The argument in defense of much of the above-mentioned behavior was (and is) “tradition.” But of course just because someone did it before you doesn’t mean it’s necessarily a good thing to do. Tradition is not an excuse in itself. It has as much moral weight as “well, they did it.”

A tradition is just something that’s been passed on to you, like a chain letter. And like the senders of chain letters, institutions and cultures threaten dire consequences if you don’t pass their traditions along and promise good fortune if you do. (If I don’t circumcise my child, he can never really be Jewish! If I puke my way into this frat, my “brothers” will one day get me a job!)

I hate chain letters. If you’re wondering who broke your recipe chain, it was I. It was I who failed to forward that email telling ten women in my life how important they are. I used to feel torn about it, as if I were letting people down when I tossed the letter out. The older I get the more I want whatever comes from me either to come from me or to be something I would be perfectly proud to have thought of.

That’s the thing about tradition: if it’s coming through you, it’s coming from you.
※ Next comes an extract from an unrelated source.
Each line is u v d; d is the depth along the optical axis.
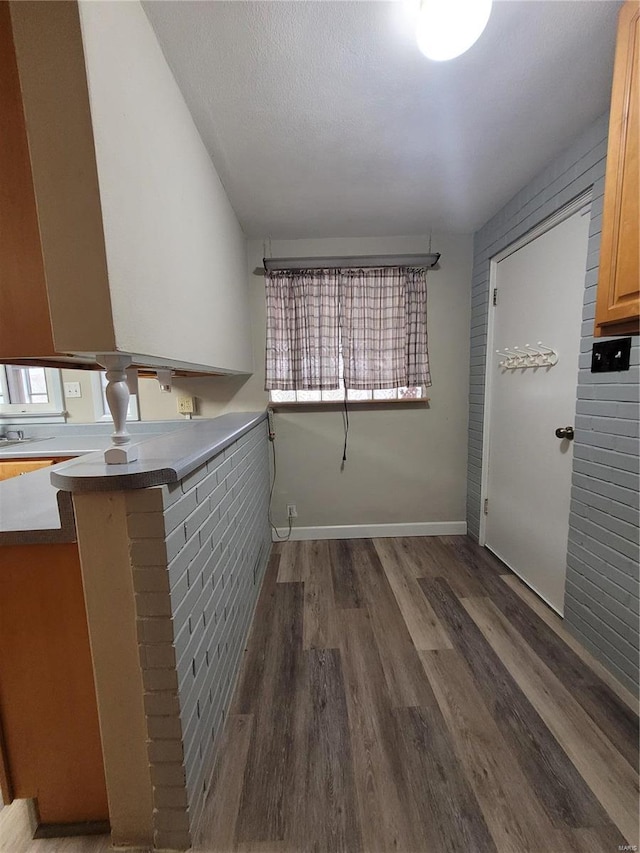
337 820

Even if you’re just going along unwillingly or uncertainly, as I did when we had Noah circumcised, it’s still coming from you. You can pretend you are merely the conduit —or even the victim—but you are actually the one perpetuating it.

Of course, that’s no big deal when you are perpetuating the eating of nachos to celebrate the end of school or the wearing of white at a wedding. When the tradition is frivolous. But when the tradition you pass along is harmful or suspect or offensive, you should be able to defend it with reasoning beyond “well, they did it.” You should be able to defend it as if you had just thought of it. “You know what we should do with our baby’s penis?” . . .  “Hey, I’ve got an awesome name for our team: The Redskins. Huh, guys? Isn’t that great?”
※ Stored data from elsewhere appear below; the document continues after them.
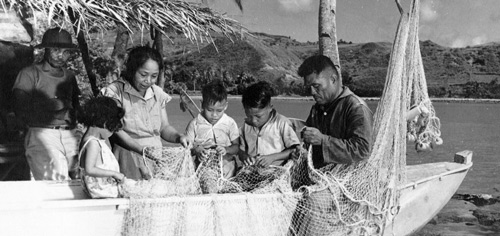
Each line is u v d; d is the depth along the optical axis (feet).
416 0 15.51
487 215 25.70
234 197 13.62
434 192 19.88
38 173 18.12
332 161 13.65
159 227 13.05
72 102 19.07
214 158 14.78
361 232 14.46
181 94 20.38
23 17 22.54
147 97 15.31
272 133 15.11
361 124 13.58
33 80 18.24
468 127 86.74
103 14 15.49
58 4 14.21
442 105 203.82
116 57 27.17
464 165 21.44
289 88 263.08
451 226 23.76
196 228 13.37
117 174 13.10
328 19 23.29
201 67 221.05
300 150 14.62
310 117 14.89
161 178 14.19
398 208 15.37
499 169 39.73
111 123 13.19
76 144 19.12
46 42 17.81
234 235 13.69
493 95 285.64
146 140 15.34
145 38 24.71
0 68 20.92
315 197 14.10
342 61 321.52
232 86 195.00
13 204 12.05
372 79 285.84
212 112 15.15
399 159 15.28
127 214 13.01
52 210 12.41
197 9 18.93
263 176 14.97
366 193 14.37
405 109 15.30
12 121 20.89
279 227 14.11
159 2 17.20
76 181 14.66
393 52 15.39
If you can’t defend a behavior as your own, you shouldn’t behave that way.  The institution that insists you do will not wither as a result of your refusal—or maybe it will, and should. More likely, it will suffer the dire consequence of . . . evolving.

In 2000, Virginia unshackled MLK Day from the day commemorating Stonewall Jackson and Robert E. Lee (which is now the Friday before). In Lexington, where both Confederate leaders are buried, there is still a parade, a ball, and plenty of Confederate flags on Lee-Jackson Day. But, since a court decision in 2011, no Confederate flags have flown from city poles. And this June, Washington and Lee University moved the Confederate flags from Lee Chapel—where the college has many of its official events—to the Museum below ground. The Sons of Confederate Veterans organized protest rallies, but the college seems to be standing firm.

Dartmouth College began admitting women in 1972 (there were protest rallies, but the college seems to be standing firm). By the time I got there in the late 80s, the Indian symbol was officially banned,[1] but still visible. Now, as with the Confederate flag, you can still display it, but its stated meaning has been overshadowed by its subtext: “I’m OK with your thinking I’m an asshole.” That’s progress, in my book.

And believe it or not, Sigma Alpha Epsilon, a fraternity whose disgusting pledge hazing traditions were detailed in a 2012 exposé in Rolling Stone, changed its policies this past March. According to the Supreme Council, there are officially no more SAE pledges—no underlings, in other words, who can be forced by their “brothers” to chug milk and vinegar until they throw up.

We’re still working on the Redskins. But I’m happy to report that some Jews are making progress on the foreskin front. Israel’s High Court just ruled that the Rabbinical Court couldn’t force a mother (who is opposed to circumcision, divorcing a father who favors it) to circumcise her infant. Dire consequences may befall her yet. But good fortune has already come to her son: he has a strong mother to defend him against the vagaries of tradition. Her refusal to perpetuate behavior she doesn’t condone is the best thing she could possibly pass along.

 

 

 

[1] The school’s nickname is now The Big Green, which is supposed to represent its picturesque central yard, but I’m so hoping someone will eventually show up at football games dressed as a dollar bill (OK, you’re right: a one hundred-dollar bill).